Data rows »
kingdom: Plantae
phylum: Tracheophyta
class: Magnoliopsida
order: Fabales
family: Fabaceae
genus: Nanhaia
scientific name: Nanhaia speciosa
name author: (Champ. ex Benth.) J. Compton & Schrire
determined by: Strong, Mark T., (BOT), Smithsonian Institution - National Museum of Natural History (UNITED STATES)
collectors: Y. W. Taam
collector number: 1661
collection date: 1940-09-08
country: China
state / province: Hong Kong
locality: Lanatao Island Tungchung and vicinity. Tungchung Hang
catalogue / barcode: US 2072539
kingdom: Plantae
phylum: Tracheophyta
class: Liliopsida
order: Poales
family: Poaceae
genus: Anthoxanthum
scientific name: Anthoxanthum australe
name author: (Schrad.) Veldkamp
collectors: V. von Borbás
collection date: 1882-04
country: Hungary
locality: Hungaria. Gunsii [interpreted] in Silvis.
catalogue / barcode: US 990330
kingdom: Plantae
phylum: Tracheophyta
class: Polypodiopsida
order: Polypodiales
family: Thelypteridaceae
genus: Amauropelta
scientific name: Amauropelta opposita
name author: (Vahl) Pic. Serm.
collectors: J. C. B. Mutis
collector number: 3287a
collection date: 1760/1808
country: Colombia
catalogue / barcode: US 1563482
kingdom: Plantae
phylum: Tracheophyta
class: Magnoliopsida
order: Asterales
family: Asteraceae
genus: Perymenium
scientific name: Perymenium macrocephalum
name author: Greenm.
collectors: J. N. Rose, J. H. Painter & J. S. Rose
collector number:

Exercise brief »
Return the data unchanged, starting at the line that contains "catalogue / barcode: US 1563482" and ending at the final line of the data, with both of those lines included.

Written response »
catalogue / barcode: US 1563482
kingdom: Plantae
phylum: Tracheophyta
class: Magnoliopsida
order: Asterales
family: Asteraceae
genus: Perymenium
scientific name: Perymenium macrocephalum
name author: Greenm.
collectors: J. N. Rose, J. H. Painter & J. S. Rose
collector number:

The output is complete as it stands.